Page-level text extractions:
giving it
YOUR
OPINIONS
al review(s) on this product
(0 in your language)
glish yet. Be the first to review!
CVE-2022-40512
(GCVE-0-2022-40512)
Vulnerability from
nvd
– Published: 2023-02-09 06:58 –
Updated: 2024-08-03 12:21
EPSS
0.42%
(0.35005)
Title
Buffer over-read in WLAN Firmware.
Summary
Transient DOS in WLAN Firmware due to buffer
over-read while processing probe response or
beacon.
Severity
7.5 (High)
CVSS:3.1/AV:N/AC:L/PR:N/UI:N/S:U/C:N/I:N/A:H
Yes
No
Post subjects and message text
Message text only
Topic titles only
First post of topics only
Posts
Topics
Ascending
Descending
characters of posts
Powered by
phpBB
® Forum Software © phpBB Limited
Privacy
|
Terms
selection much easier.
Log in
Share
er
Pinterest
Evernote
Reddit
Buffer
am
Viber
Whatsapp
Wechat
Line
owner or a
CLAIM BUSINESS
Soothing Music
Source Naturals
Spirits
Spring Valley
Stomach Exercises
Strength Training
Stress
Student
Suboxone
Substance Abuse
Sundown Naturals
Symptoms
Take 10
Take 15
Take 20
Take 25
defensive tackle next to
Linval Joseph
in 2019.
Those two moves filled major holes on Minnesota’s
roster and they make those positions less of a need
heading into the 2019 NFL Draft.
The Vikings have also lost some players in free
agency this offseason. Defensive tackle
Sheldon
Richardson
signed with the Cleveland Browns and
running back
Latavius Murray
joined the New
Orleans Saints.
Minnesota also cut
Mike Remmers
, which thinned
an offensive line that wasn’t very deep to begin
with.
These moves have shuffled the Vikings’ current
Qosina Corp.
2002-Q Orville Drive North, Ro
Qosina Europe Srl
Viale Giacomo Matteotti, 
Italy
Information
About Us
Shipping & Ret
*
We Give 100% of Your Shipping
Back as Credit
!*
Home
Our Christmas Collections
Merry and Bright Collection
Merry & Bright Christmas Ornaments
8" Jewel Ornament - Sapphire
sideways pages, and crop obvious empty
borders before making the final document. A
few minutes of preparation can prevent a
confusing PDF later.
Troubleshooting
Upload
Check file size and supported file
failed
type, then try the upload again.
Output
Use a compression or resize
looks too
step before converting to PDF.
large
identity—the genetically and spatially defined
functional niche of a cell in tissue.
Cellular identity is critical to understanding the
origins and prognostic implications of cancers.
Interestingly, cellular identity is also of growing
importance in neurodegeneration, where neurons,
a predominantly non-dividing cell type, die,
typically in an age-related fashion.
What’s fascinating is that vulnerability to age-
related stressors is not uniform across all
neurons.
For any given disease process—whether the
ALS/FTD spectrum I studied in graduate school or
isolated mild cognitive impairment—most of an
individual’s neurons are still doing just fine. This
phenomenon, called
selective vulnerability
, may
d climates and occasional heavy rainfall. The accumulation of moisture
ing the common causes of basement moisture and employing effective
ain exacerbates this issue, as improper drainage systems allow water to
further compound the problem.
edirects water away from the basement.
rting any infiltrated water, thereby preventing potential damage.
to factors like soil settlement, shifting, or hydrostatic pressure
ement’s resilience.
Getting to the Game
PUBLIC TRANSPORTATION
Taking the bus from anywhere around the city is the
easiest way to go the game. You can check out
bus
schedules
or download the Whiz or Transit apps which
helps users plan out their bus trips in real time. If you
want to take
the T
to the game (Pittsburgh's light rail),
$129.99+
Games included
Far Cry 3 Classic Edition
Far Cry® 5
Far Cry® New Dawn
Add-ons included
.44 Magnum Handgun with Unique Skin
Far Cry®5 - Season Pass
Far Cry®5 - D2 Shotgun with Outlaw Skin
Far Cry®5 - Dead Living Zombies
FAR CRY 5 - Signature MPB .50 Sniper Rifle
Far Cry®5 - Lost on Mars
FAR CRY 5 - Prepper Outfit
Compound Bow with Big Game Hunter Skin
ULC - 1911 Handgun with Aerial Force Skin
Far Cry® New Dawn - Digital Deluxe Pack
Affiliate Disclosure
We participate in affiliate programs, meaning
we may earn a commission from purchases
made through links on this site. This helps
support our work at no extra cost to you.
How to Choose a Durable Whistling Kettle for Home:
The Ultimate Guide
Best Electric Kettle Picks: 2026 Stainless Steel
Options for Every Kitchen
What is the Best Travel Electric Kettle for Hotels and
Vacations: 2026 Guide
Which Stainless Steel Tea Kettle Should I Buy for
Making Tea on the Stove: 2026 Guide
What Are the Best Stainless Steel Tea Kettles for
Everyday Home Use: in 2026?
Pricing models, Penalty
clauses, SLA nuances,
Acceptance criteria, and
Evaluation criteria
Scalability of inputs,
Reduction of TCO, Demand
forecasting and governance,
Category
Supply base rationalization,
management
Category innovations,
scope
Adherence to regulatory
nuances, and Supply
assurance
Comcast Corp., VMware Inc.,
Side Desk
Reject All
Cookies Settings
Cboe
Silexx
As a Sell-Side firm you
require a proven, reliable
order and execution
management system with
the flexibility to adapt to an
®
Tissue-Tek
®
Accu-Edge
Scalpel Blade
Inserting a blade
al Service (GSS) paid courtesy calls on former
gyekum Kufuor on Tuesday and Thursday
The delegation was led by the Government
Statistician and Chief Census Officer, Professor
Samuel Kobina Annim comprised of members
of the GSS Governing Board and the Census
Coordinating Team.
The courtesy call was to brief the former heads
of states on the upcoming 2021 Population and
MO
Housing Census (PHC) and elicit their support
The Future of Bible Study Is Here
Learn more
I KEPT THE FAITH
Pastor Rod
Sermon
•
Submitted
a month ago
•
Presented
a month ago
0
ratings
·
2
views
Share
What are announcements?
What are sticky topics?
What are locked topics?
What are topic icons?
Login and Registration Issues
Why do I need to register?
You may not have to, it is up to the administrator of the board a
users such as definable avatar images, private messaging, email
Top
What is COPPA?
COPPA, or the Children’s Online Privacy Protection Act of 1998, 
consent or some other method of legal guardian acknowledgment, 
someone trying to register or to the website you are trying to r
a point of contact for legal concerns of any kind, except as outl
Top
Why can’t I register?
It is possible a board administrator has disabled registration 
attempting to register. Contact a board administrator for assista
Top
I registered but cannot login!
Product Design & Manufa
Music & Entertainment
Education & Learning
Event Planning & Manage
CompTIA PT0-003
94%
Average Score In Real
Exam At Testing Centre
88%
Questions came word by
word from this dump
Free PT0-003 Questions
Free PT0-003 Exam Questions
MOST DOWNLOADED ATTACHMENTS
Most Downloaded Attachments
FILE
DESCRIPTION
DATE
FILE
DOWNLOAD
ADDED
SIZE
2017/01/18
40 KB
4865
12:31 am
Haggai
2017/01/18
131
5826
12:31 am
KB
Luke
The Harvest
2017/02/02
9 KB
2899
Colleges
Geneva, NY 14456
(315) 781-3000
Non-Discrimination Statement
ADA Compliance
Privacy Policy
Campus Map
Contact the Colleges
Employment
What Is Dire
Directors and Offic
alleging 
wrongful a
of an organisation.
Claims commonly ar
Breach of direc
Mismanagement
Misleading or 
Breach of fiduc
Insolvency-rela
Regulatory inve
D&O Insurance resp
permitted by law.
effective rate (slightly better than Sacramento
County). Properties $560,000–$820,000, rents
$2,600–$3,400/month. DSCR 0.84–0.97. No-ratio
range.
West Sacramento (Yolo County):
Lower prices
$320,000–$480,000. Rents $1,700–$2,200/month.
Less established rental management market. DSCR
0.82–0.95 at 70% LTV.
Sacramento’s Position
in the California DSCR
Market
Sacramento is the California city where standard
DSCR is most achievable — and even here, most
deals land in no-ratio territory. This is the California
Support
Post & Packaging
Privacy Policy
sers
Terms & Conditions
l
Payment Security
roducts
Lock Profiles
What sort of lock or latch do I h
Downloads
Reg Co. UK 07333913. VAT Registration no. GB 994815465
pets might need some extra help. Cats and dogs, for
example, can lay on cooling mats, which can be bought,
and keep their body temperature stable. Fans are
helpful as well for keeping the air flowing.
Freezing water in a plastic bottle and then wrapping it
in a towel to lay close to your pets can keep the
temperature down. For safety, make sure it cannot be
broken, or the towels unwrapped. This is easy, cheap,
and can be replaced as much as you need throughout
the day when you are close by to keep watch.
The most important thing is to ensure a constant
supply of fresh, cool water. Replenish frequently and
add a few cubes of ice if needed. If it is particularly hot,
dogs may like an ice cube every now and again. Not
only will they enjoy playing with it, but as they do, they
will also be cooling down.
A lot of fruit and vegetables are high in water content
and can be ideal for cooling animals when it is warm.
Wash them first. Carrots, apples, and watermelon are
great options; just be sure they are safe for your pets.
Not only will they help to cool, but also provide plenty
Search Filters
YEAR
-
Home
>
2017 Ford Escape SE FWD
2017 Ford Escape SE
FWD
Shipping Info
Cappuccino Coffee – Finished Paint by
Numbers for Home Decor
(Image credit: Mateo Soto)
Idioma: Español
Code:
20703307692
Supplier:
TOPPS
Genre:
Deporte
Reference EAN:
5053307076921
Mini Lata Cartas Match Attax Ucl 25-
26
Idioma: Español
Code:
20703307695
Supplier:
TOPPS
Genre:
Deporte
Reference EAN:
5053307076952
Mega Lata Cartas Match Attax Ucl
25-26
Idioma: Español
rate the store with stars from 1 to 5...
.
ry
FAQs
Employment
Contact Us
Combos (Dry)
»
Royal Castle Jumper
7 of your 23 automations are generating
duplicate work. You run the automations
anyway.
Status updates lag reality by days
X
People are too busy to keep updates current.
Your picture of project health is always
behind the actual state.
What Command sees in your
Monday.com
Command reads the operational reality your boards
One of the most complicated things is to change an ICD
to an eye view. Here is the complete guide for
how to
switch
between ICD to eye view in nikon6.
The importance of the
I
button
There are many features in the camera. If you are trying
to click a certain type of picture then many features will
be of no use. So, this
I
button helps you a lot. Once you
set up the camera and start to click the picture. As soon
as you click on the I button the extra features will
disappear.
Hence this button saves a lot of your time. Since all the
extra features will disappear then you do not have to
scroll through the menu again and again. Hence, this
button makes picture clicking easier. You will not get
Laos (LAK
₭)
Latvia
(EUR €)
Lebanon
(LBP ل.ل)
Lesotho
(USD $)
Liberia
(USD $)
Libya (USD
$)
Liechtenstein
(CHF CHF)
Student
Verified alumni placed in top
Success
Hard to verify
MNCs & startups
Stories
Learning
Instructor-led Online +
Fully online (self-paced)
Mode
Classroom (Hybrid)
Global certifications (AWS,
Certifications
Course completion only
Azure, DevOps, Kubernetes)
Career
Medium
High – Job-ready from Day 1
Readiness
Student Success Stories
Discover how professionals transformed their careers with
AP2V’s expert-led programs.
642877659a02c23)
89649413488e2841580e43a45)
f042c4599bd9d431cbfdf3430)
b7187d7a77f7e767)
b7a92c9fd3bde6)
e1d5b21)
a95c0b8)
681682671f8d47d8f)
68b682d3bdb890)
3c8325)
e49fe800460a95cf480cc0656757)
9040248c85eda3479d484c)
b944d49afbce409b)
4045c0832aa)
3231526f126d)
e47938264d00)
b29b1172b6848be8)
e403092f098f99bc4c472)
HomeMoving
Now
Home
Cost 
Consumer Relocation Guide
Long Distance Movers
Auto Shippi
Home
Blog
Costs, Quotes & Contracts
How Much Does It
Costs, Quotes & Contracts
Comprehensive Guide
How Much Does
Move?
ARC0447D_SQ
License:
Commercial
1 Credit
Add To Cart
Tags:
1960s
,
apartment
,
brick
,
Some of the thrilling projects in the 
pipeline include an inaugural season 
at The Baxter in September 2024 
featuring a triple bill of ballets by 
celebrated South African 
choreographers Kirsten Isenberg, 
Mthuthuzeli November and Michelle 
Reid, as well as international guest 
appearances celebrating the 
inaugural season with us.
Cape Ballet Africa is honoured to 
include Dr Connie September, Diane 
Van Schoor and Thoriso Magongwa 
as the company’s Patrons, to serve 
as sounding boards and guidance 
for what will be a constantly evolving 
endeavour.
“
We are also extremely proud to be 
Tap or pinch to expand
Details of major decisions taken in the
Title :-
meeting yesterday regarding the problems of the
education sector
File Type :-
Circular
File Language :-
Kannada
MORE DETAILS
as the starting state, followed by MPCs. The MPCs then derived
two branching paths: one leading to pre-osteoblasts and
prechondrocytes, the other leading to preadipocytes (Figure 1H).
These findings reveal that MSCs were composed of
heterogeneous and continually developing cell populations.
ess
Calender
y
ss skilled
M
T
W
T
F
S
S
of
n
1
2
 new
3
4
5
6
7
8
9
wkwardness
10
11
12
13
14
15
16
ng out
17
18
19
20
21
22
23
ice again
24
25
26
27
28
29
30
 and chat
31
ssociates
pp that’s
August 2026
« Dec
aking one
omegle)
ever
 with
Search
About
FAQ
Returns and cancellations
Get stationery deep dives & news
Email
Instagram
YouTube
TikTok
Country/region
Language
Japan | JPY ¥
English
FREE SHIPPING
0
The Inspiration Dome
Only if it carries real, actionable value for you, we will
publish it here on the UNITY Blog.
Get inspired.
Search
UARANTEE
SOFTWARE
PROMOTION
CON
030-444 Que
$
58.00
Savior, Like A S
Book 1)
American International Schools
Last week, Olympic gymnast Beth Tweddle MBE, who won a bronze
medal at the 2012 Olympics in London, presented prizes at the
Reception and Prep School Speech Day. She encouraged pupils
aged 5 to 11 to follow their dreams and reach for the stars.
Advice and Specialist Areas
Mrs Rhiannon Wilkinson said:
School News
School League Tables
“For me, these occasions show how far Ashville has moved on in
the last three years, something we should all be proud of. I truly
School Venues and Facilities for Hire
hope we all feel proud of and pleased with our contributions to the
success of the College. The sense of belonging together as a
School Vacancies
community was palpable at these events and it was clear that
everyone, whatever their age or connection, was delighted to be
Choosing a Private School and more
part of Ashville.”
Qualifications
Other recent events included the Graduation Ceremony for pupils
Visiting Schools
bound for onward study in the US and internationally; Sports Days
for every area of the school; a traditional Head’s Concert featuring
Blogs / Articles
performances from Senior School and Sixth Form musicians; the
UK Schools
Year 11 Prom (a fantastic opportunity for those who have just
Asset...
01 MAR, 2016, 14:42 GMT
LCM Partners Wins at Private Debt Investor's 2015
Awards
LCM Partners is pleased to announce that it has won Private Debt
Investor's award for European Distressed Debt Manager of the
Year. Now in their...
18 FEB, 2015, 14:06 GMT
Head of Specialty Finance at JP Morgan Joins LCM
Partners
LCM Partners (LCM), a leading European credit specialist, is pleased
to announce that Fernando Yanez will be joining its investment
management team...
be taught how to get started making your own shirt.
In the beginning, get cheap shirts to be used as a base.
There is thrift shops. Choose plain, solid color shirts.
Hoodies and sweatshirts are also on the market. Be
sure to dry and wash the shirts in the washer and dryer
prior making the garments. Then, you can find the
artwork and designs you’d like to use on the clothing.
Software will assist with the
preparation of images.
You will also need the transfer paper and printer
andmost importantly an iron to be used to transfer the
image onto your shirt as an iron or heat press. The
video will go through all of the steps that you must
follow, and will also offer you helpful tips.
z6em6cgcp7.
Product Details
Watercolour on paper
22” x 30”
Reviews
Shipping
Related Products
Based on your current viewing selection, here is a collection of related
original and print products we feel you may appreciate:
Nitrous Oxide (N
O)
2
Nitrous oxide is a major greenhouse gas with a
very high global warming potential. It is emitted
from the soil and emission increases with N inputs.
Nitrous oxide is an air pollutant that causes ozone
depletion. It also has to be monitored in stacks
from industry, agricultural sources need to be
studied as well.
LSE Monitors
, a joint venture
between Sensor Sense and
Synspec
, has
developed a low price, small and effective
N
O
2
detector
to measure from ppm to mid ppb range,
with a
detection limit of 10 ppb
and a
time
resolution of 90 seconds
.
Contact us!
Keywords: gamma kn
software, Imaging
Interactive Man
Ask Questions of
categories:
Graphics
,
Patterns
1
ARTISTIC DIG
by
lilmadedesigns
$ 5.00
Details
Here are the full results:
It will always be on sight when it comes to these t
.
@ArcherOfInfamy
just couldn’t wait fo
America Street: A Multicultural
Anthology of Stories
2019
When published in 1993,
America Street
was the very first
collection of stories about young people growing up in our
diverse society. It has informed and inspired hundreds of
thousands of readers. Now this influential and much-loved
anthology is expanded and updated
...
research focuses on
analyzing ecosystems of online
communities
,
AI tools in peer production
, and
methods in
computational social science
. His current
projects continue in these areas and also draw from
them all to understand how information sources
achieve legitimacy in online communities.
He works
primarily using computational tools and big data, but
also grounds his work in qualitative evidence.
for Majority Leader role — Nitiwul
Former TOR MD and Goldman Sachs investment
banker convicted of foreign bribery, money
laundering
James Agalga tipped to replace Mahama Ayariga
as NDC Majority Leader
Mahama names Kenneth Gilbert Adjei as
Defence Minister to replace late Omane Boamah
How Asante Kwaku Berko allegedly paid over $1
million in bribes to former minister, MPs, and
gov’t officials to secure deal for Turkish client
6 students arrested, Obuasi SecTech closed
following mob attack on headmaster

EXERCISE DESCRIPTION: Rewrite the material from its first line through the line containing "over-read while processing probe response or", changing every "WLAN Firmware" to "Wi-Fi firmware" and leaving all else as it stands.

WRITTEN REPLY:
giving it
YOUR
OPINIONS
al review(s) on this product
(0 in your language)
glish yet. Be the first to review!
CVE-2022-40512
(GCVE-0-2022-40512)
Vulnerability from
nvd
– Published: 2023-02-09 06:58 –
Updated: 2024-08-03 12:21
EPSS
0.42%
(0.35005)
Title
Buffer over-read in Wi-Fi firmware.
Summary
Transient DOS in Wi-Fi firmware due to buffer
over-read while processing probe response or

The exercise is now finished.